We Are Made Of Diamond Stuff (Shortlisted, The Goldsmiths Prize 2019)
A 36-year-old queer working-class migrant arrives on the Isle of Wight and gets a job with best friend Shae in a trashy hotel with an absent boss and equally hard to pin down wages. Attempts to gain citizenship amidst the Brexit chaos are constantly thwarted, UKIP supporters lurk on street corners, and an alcoholic parent never quite appears.
Even before the first page, there are indications that Waidner’s second novel, We Are Made of Diamond Stuff, is purposely pushing boundaries. There is a note to alert readers to the list of referenced material in the back of the book and a contents page whose chapter headings draw evocations of Situationist posters or the type of captions seen on memes for millennials:
DRUGS ARE A THING OF THE PAST WE ARE NOT HIGH ON LIFE
IF YOU STILL THINK IT’S A MERITOCRACY GO BACK TO START
This punchy off-kilter tone continues as the story unfolds. Throughout the book, the pages are peppered with brackets and ALLCAPS: brackets serve as a note of calm explanation amidst the chaos, and the capitalised text becomes their manic antithesis, screaming in joy, rage or confusion.
While bosses and parents are pointedly absent, a cast of sidekicks and villains come to life from unlikely corners. Polar bears leap from their embroidered position on Shae’s t-shirt and playfight with a pair of Reebok classics on the hotel reception desk. Shae and our nameless narrator try to follow along with the childlike exploits of the Reeboks (who are poets) and polar bears (novelists).
Yet these are not the only surprising cameo parts in this bewildering slapstick noir odyssey. In a rapid-fire stream of consciousness, our hero introduces real world contemporary indigenous poets, 70s avant-garde novelists, fashion designers, social theorists and disgraced figure skaters. The effect is of a gloriously dysfunctional extended family of characters, objects and ideas struggling to relate.
Therein lies the beating heart of this novel — a story about relationships. It is a touching and precisely observed depiction of queer friendship, but beyond that is a story of the relationships that we have with the symbols that clarify, restrict or liberate human experience.

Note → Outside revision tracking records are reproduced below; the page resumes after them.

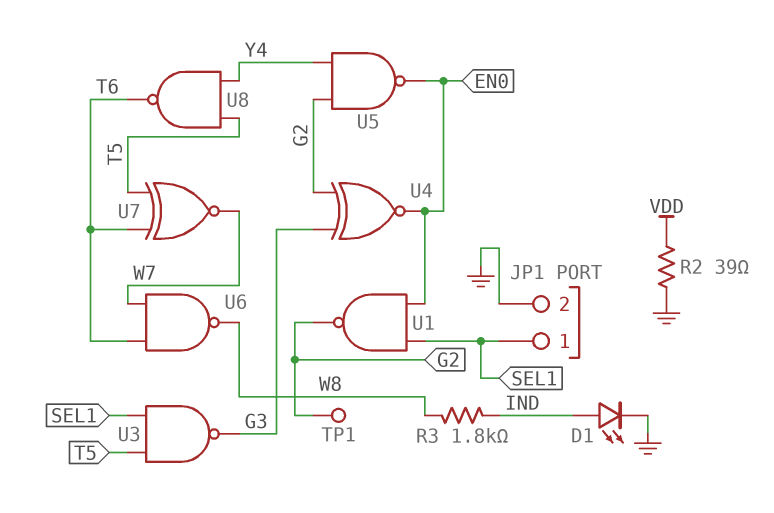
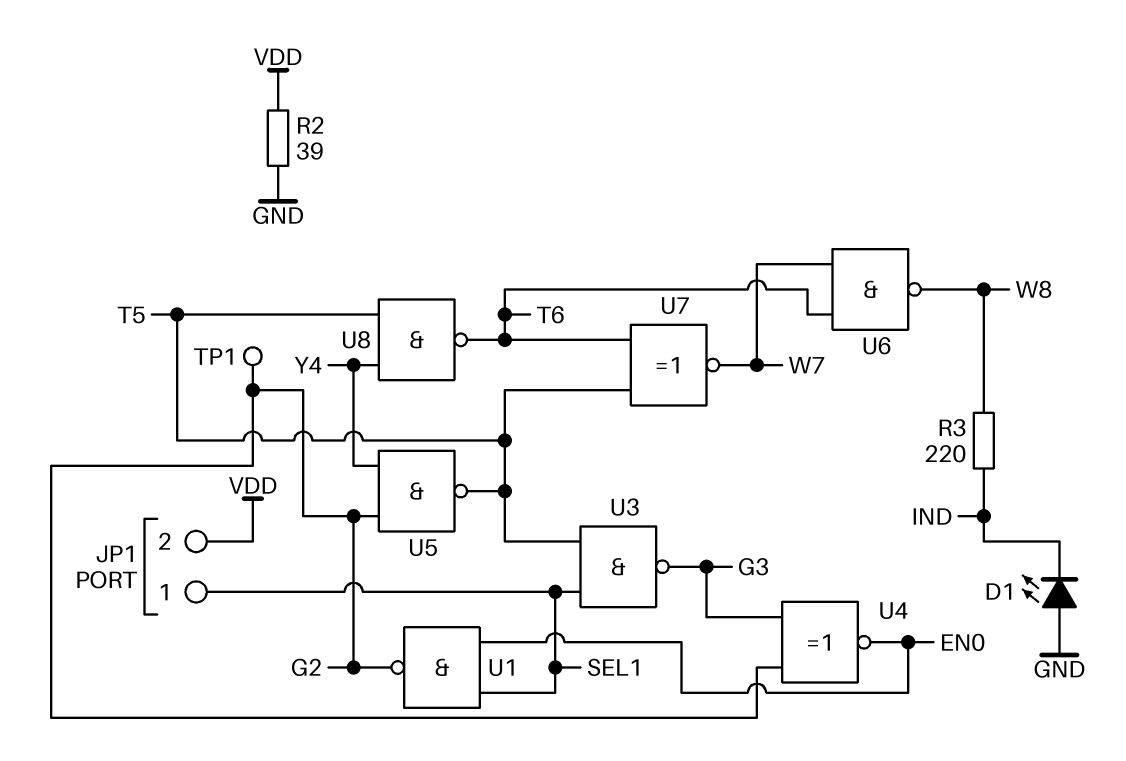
D1: LED (A IND, K GND) -> LED (A GND, K IND)
JP1 pin 2: GND -> VDD
R3: 1.8k (IND, W8) -> 220 (IND, W8)
U5: NAND (in G2, in Y4, out EN0) -> NAND (in G2, in Y4, out T5)

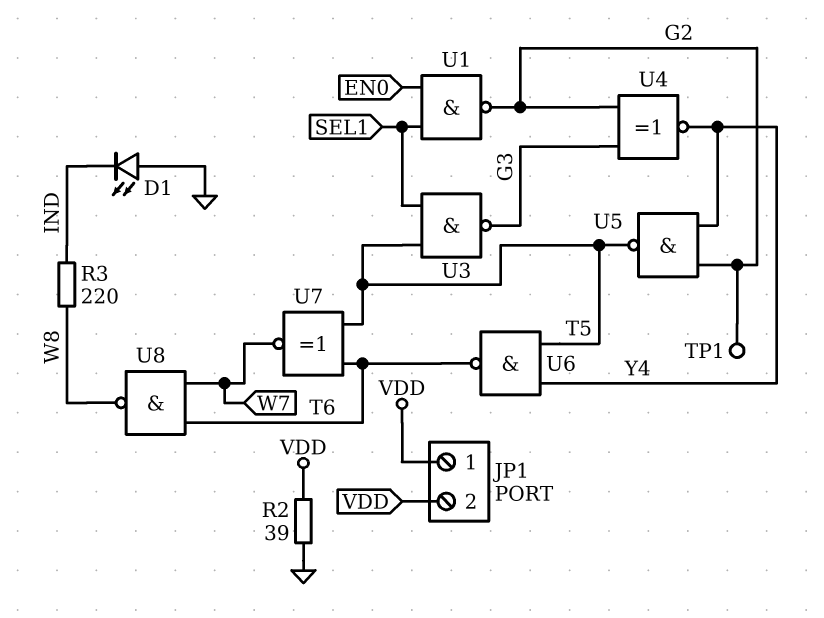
JP1 pin 1: SEL1 -> VDD
U4: XNOR (in G2, in G3, out EN0) -> XNOR (in G2, in G3, out Y4)
U6: NAND (in T6, in W7, out W8) -> NAND (in T5, in Y4, out T6)
U8: NAND (in T5, in Y4, out T6) -> NAND (in T6, in W7, out W8)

Isabel Waidner is not just a socially conscious novelist; they also happen to be a critical theorist intent on weaponising avant-garde literature for the fight against a multitude of contemporary evils. We are Made of Diamond Stuff playfully takes aim at elitist prescriptions of cultural value by pitting vibrant symbols of working-class identity against villains appropriated from the middle-class literary canon. By depicting the nightmare Brexit tension with creative irreverence, Waidner challenges nationalist assumptions of identity and belonging. After passing their citizenship test, the protagonist is handed their certificate:
Keep this certificate in a safe place, it says. The test centre does not retain records of test outcomes. What is it with the Home Office and safe places, they really have no idea.
In notes about the novel published in Hotel magazine, Waidner asks, ‘Can we have fictions that try to help advance a progressive politics within marginalised communities and beyond, please, and can these fictions function as a mode of cultural resistance.’ We Are Made of Diamond Stuff will do this and more if readers are brave enough to lean into its disorienting wisdom.